This feelings stuck to my skin and later crept right under it and nuzzled. At first, I told myself that it'd be best to get used to who I was at that moment - a stranger to myself - everything I did nd even said was that of someone else, a ghost that has stolen my body. However, there was this constant inner voice that kept telling me to find myself and bring me back before I complete forget who I was.
The search has begun. This meant, looking deep and hard. It was not a pleasant exercise. Lots of pain, anxiety and days of depression. Losing friends and loved ones and days of crying. Finding yourself means to uncover yourself from the layers and layers that dressed you like an onion as you shrink away deep inside of them. First you have to get naked, unbecome before you can become.
The first stop is forgiveness and healing. It took me months to pin point the roots of my pain, anger and fear. Well, the inherent strength that seems sometimes invisible and non-existent while other time extremely loud and visible in everywhere has always been the driving force in my quest to self discovery.

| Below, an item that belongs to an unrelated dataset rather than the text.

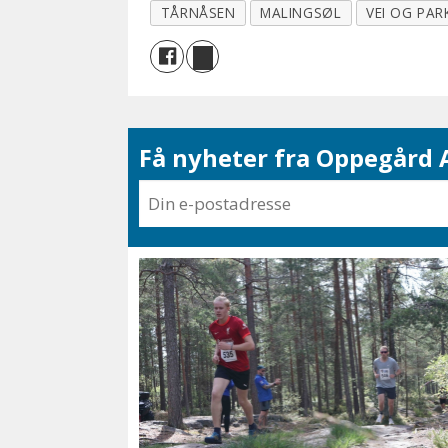
TÅRNÅSEN
MALINGSØL
VEI OG PAR
Få nyheter fra Oppegård A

I had to revisit my past and took a trip through all the various experiences both good and bad and re-evaluate them. Where the lessons I could take away to apply on my path to healing and finding myself? Where there experiences that required forgiveness and could I forgive without apologies but mostly, could I forgive myself? Next was how I would move on.... could I do that by cutting off some things and people? Yes, I had to. Some routes are best taken alone.
Slowly, I started seeing me, not through my eyes but through others who tirelessly reminded me of who I really was. Slowly my the veils on my eyes started peeling. Finally, I could see ME for who I was.
I woke up one morning and looked into the mirror and something magical happened. There she was, fluttering, skin glowing, body looking healthy and strong oh the smile, wow the smile lit up the whole face and eyes were alive. I couldn't help but whisper, "She is back"
It certainly feels good to see myself for who I am. Realizing that all that I have experience had to be done only by myself. The paths I crossed were meant to reach me because either I needed something from them to take along my path or there was a lesson I had to learn. I have learned so many lessons.
One of the greatest lessons of 2022 is to love myself a whole lot more, to give myself credit and to realize how great I am. That I have lived a life of inspiring others, been and still is a role-model, that I am an mazing, intriguing, intelligent, talented, smart, gorgeous woman who is capable of anything I set my mind to. I am able to achieve so much more that I can imagine. I am a trend setter, an educator and a heather
Most of all, I a gracious, elegant and extraordinary Queen! And I am back with a bang. Refined and Reincarnated!